§ **Your instructions**:
Copy the lines from the one with "Openingstijden" to the one with "Europa investeert in zijn platteland" verbatim, including both of those lines.
☆ ☆ ☆
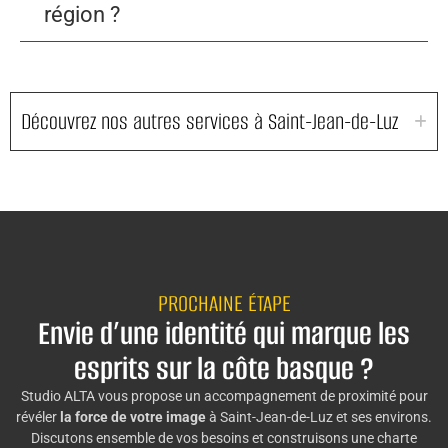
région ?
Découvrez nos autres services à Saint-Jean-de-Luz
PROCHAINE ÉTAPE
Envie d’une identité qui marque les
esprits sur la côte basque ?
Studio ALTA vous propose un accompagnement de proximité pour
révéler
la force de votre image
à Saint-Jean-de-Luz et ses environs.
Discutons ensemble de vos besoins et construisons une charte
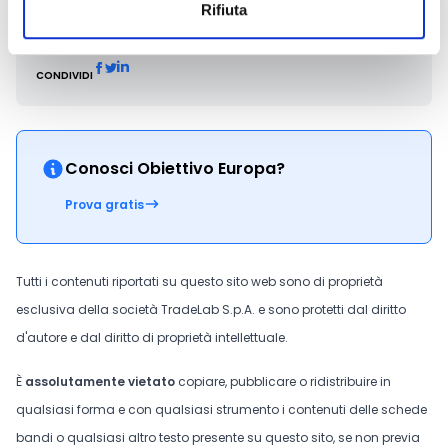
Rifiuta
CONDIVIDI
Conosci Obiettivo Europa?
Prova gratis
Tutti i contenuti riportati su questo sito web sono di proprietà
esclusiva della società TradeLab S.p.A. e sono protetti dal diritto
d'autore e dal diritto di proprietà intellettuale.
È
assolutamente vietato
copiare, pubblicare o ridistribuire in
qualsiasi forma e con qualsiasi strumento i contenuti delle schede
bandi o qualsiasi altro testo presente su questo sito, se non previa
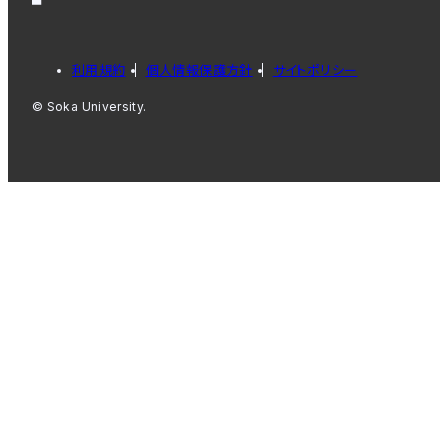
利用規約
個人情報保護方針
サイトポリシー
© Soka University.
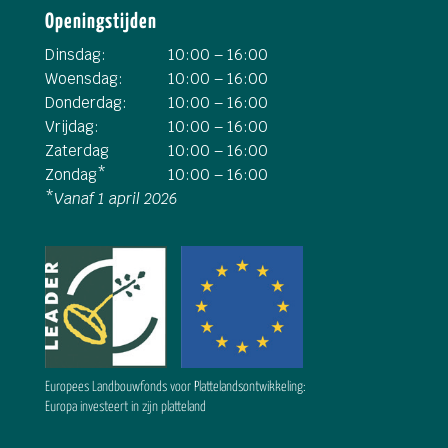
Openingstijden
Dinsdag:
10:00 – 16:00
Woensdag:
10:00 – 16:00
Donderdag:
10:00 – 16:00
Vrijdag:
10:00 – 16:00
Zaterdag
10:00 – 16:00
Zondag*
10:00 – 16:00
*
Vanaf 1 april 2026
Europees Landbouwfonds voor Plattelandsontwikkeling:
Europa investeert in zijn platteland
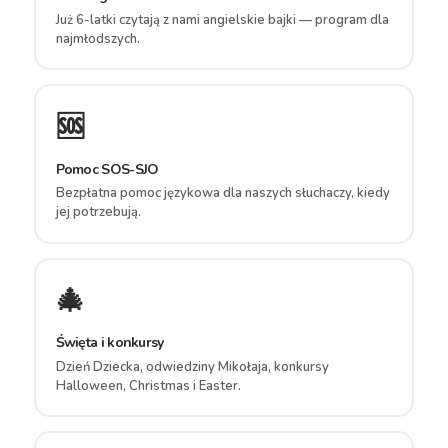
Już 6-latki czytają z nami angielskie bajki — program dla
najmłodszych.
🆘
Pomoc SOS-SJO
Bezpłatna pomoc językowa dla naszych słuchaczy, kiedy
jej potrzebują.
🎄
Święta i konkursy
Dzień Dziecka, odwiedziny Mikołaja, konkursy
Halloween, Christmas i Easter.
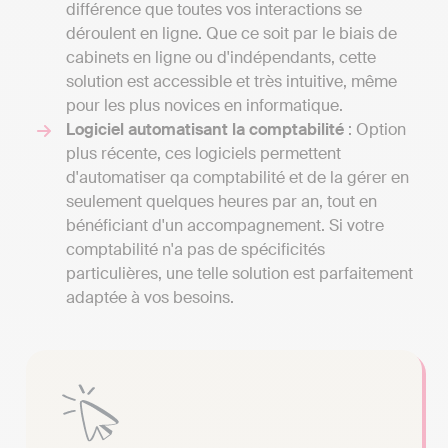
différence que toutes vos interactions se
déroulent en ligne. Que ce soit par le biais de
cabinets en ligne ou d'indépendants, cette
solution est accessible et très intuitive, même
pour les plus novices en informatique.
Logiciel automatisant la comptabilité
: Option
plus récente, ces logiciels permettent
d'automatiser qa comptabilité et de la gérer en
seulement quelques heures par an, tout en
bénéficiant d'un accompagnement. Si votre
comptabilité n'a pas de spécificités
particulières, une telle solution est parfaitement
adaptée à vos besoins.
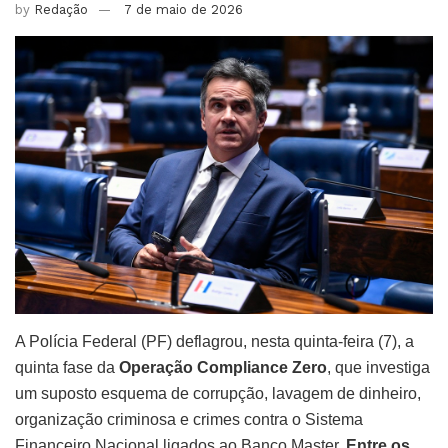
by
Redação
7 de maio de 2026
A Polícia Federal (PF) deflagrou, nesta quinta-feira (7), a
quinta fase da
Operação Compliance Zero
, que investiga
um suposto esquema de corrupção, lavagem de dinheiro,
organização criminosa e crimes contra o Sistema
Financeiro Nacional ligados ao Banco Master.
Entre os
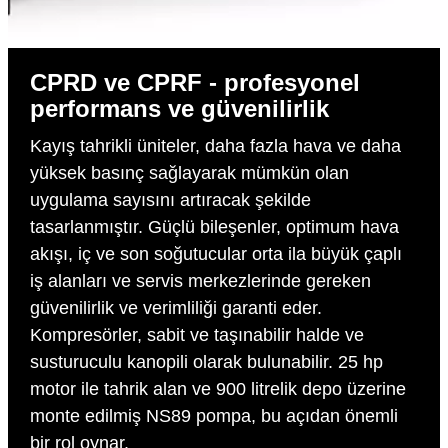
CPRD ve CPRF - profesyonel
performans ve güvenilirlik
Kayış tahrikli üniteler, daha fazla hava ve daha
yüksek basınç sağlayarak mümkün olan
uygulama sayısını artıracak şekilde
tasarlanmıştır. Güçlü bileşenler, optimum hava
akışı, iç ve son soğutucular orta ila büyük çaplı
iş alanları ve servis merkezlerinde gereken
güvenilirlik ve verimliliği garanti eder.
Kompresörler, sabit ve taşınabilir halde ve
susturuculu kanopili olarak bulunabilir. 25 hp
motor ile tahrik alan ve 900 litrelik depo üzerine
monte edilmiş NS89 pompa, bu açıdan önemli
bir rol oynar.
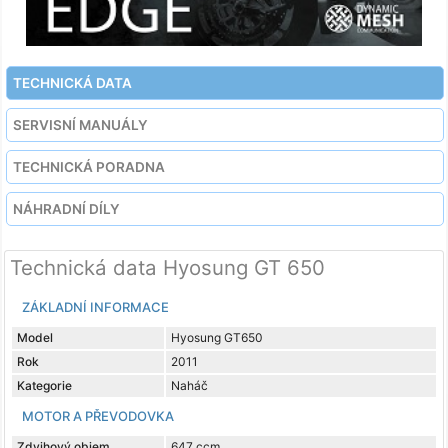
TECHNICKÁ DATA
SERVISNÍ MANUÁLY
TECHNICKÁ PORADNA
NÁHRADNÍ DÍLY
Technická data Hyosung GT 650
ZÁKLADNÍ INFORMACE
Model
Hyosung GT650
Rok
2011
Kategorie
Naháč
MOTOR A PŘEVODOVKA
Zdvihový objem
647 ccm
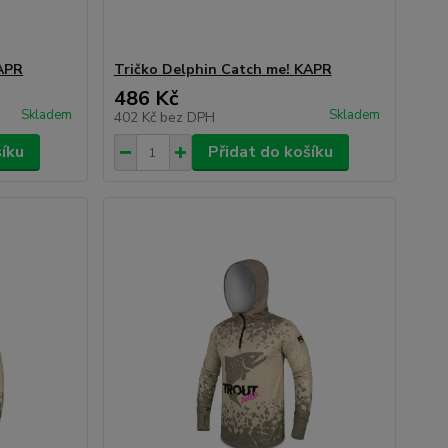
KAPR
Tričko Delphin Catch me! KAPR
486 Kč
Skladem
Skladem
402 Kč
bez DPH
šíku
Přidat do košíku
☆ ☆ ☆
§ **Answer section**:
Openingstijden
Dinsdag:
10:00 – 16:00
Woensdag:
10:00 – 16:00
Donderdag:
10:00 – 16:00
Vrijdag:
10:00 – 16:00
Zaterdag
10:00 – 16:00
Zondag*
10:00 – 16:00
*
Vanaf 1 april 2026
Europees Landbouwfonds voor Plattelandsontwikkeling:
Europa investeert in zijn platteland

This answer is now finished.